Family B applies for Medicaid and sets up a Miller Trust to satisfy Medicaid that whatever income Dad B DOES have will go to his care, and presto! The bulk of the cost of Dad B’s care is immediately and hereafter funded by taxpayers. Who do not, on the whole, call Family B “cheaters” for applying for public assistance to pay the outrageous cost of memory care, since, after all, Dad B is “needy,” and Family B didn’t try to “stick it to the taxpayers” by shielding any money that could have gone to Dad’s care (at least, not within the last 5 years ... and I guess we’ll all just agree to turn a blind eye to the previous 50).

In Family A, on the other hand, there ARE savings – not savings that have somehow magically rained down on the family as lottery winnings, or capital gains from a lucky investment, but that have been painfully built through literally DECADES of sweat, scrimping, self-denial, and significant sacrifice. To Family A -- which has postponed or entirely given up nearly every one of the everyday luxuries that Family B consumed with mindless joy for the past 50 YEARS – Medicaid now demands that the family spend every dime Mom and Dad ever saved before it will offer even the first penny in help.

What’s more, if anyone in Family A even dares to ask if there’s any way to hold onto a little of what Mom and Dad gave up so much to build, many people now say, “How dare you ask that! It is evil and immoral for you to try to ‘protect’ any of your parent’s nest egg before asking us for help! Our help is only for people who really need it! Like that nice man over there from Family B! Anything you try to do to shield even a tiny bit of what you’ve saved so that it goes to the family you saved it FOR is CHEATING, you evil, cheating CHEATER!”

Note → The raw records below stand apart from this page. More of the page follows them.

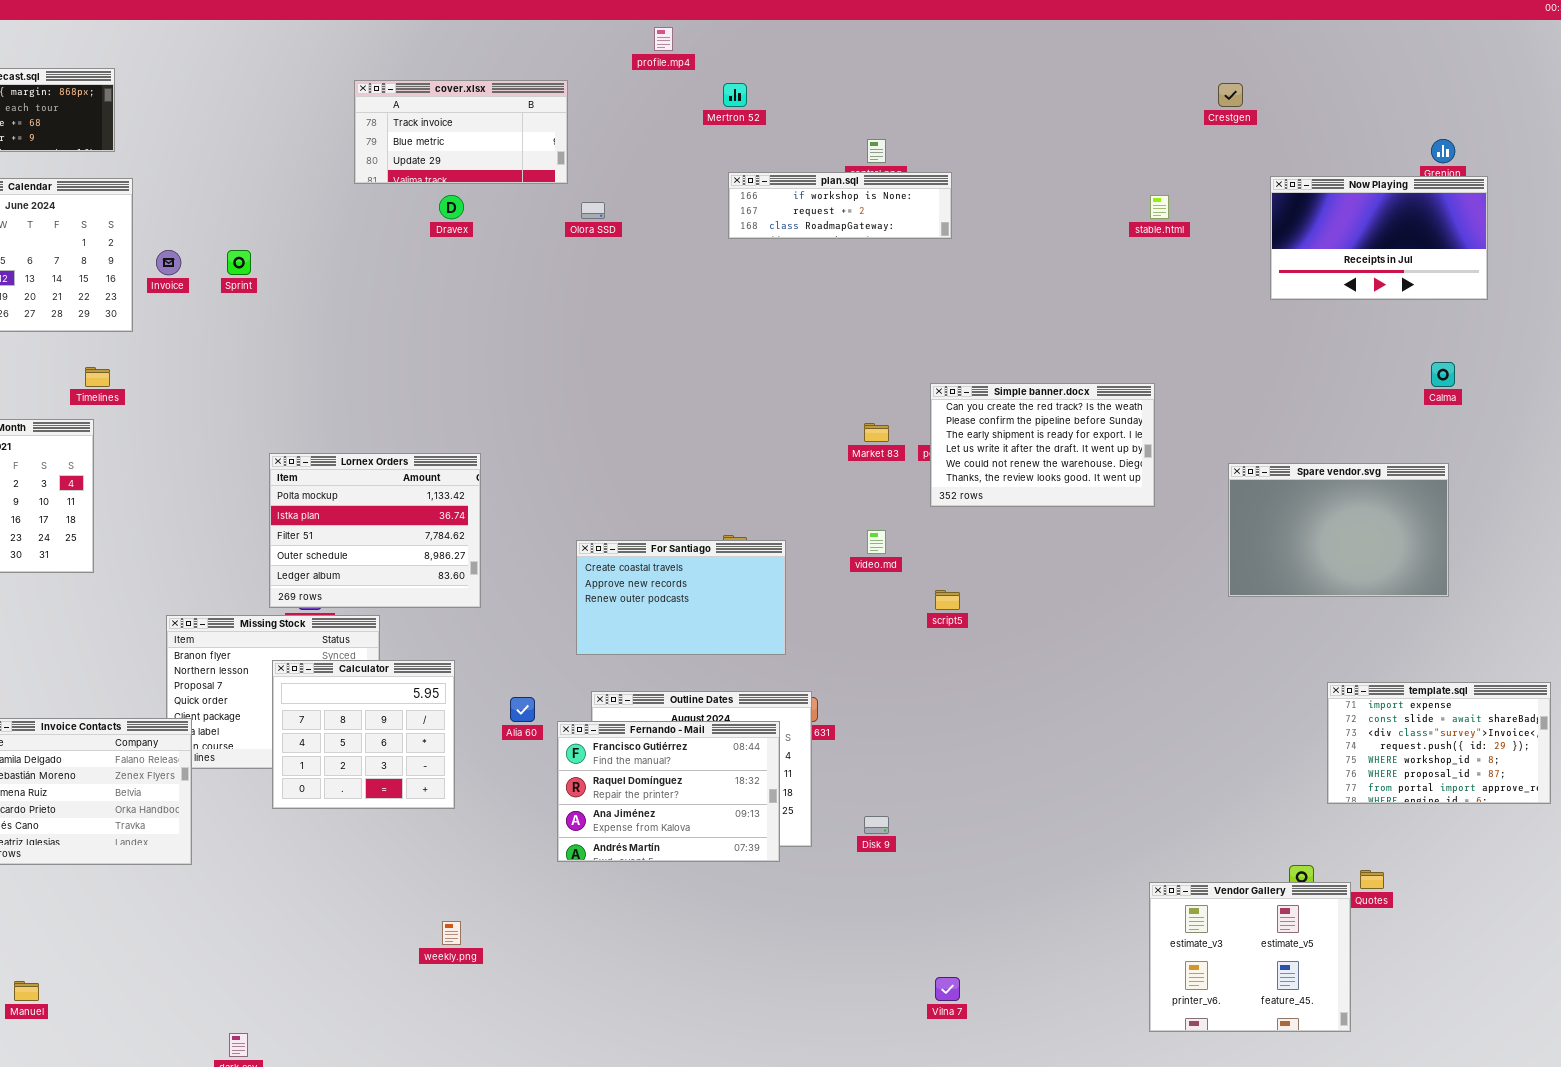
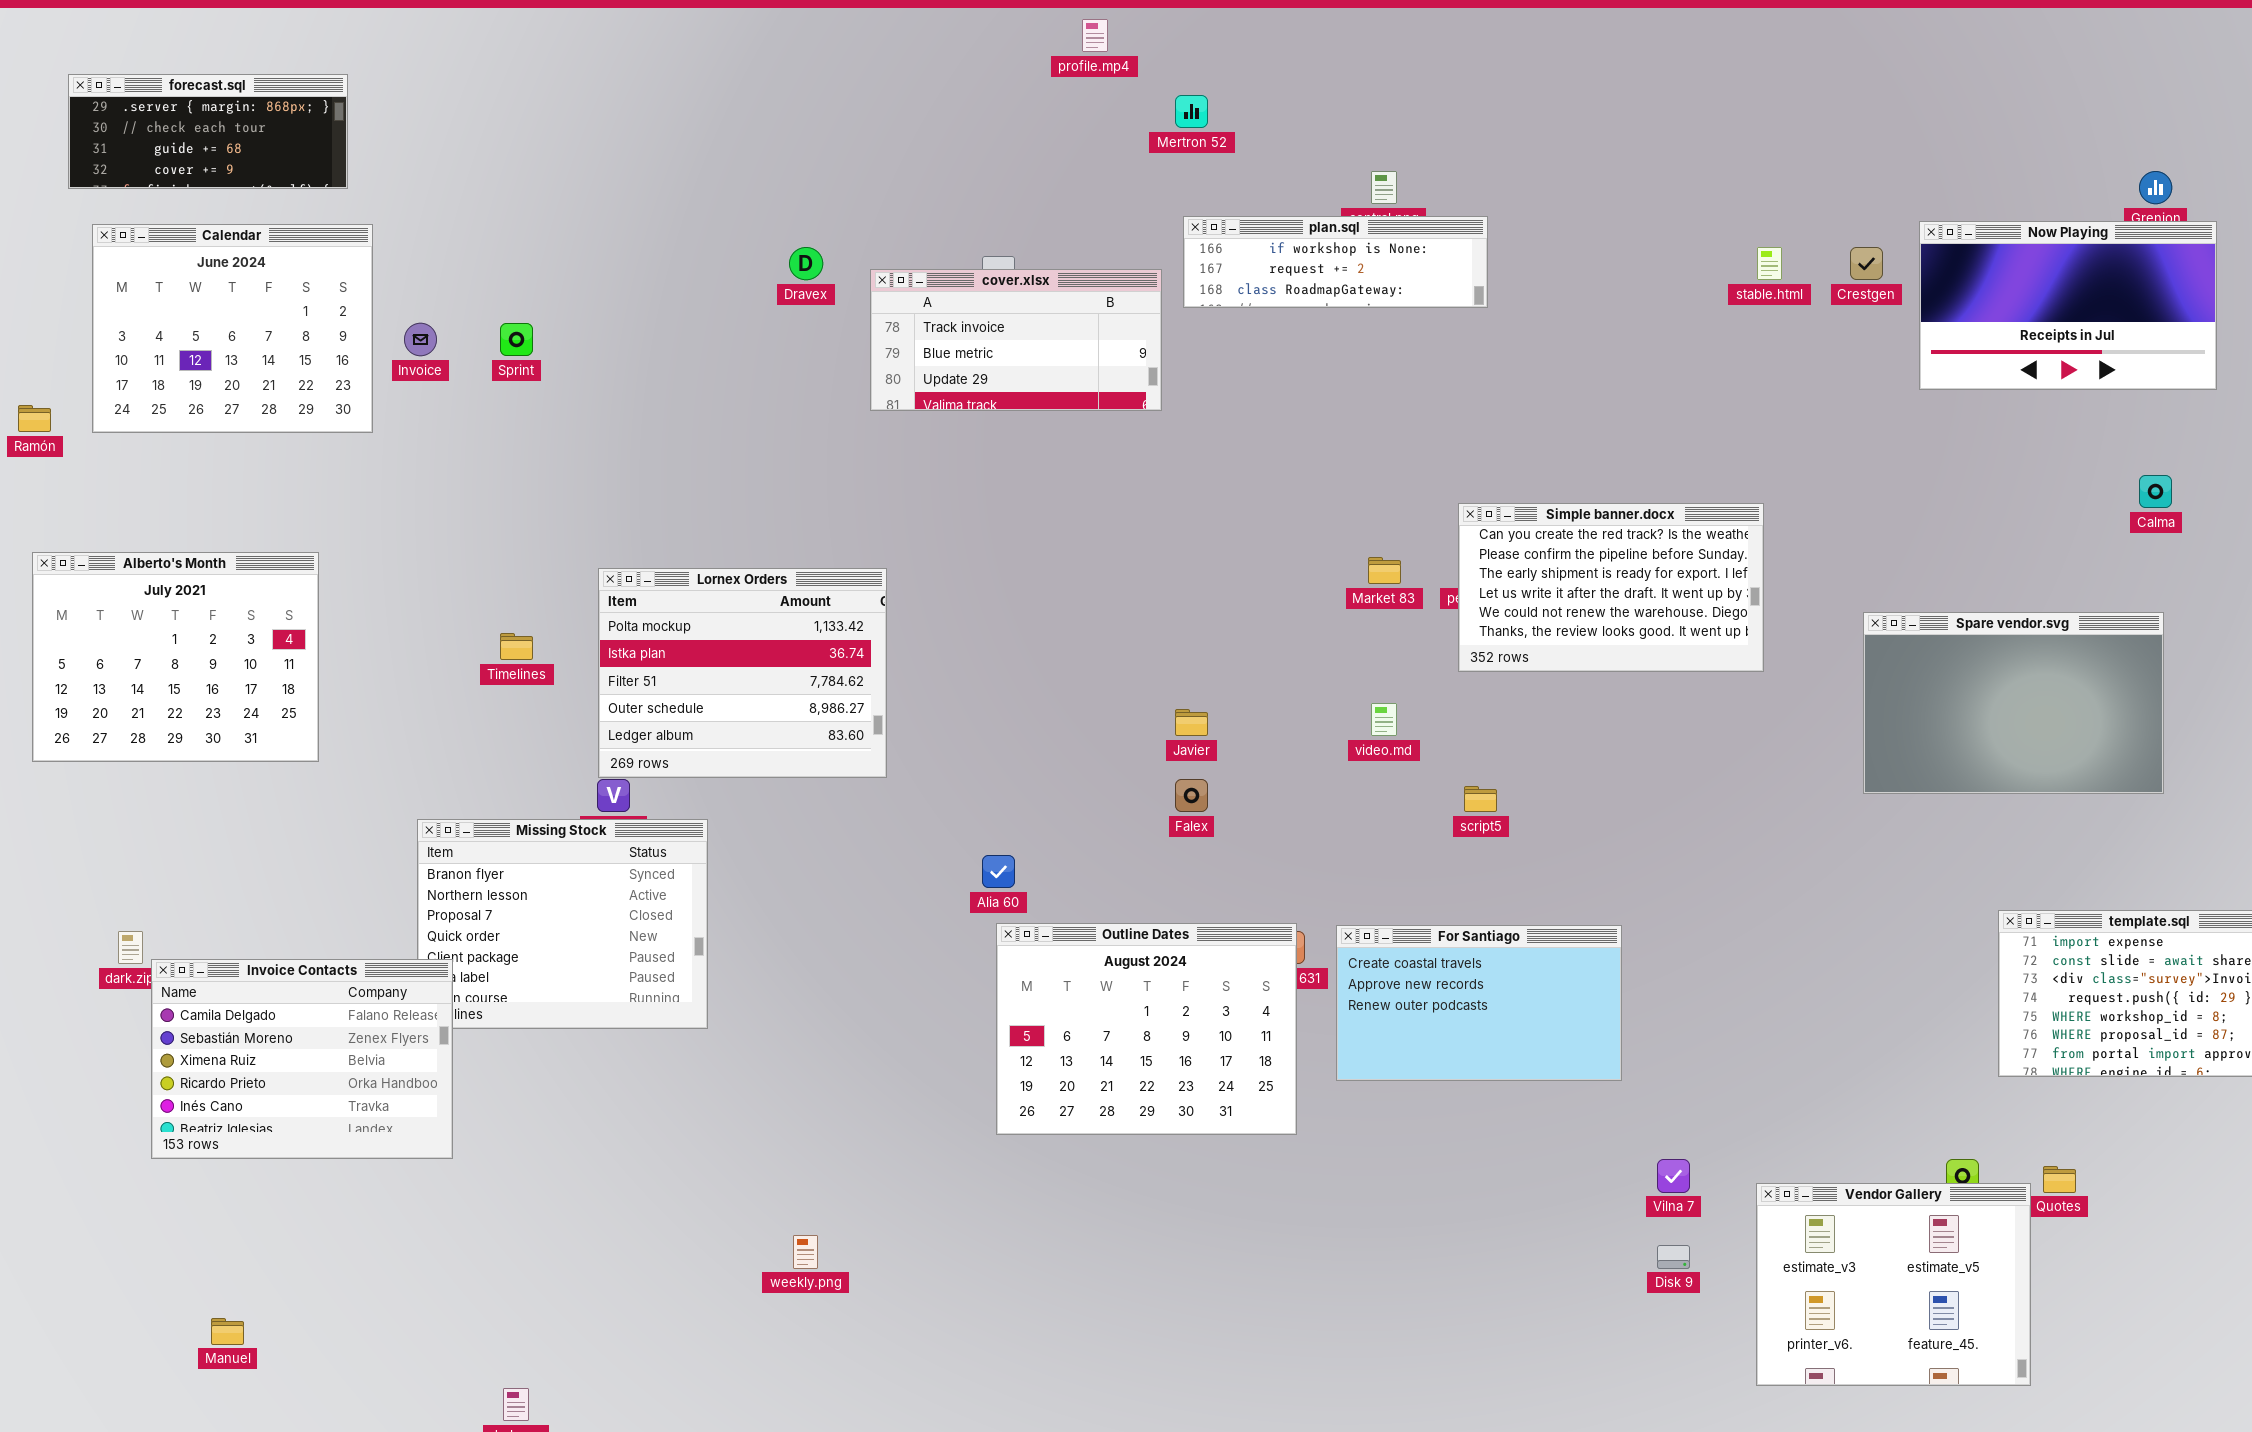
cover.xlsx: [354,80,568,184] -> [870,269,1162,411], moved
Crestgen: [1218,83,1243,107] -> [1850,247,1883,280], moved
Timelines: [85,367,110,387] -> [500,633,533,660], moved
Lornex Orders: [269,453,481,608] -> [598,568,887,778], moved
For Santiago: [576,540,786,655] -> [1336,925,1622,1081], moved
Calculator: [272,660,455,809] -> none, closed
Alia 60: [510,697,535,722] -> [982,855,1015,888], moved
Fernando - Mail: [557,721,780,862] -> none, closed
Disk 9: [864,816,889,834] -> [1657,1245,1690,1269], moved
Vilna 7: [935,977,960,1001] -> [1657,1159,1690,1193], moved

This may sound like an exaggerated scenario, but I have seen it personally – and it is why I don’t find the question of whether shielding assets is “moral” or not to be as cut-and-dry as others seem to. I’ve painted an unpleasant picture of Family B here ... but did they really do anything wrong? Don’t we all have the right to spend and enjoy what we earn? But if so, given all that Family A gave up to hold onto that money, do we really have a moral right to demand that they sign over to a nursing home everything they sacrificed to save for their children before we will give them the same assistance we immediately give to Family B, which never sacrificed anything (and is not now being called upon to make up even a little of what they spent over the years before we agree to step in and carry the burden for them)?

Remember, both families are also taxpayers, and have poured an enormous amount of tax money into the system over their lives. Remember, too, that Medicaid does not provide for a particularly luxurious life style or high level of care or comfort ... if you can afford to pay for better care, it is nice to be able to do so.

Wonderful Aging.com poster JeanneGibbs (we miss you, Jeanne!) once posted on a similar thread that “fair” and “unfair” had little to do with health care issues. She was absolutely right. But I’m starting this thread because I’m curious to know how other people see this ... and if anyone else agrees that the question of whether it’s right or wrong for people to try to protect assets maybe isn’t as black and white as it might seem on first glance?

I think we have a tendency in this country to resent other people’s “wealth” (which I use here simply to mean whatever someone has that is more than we have). It’s human nature to tend to assume that someone who has more than we do must have just been luckier rather than to consider that they might have worked just as hard as we do, and then denied themselves in order to save the money for later ...

Anyway, thanks in advance for your responses. I'm interested to hear what other people think.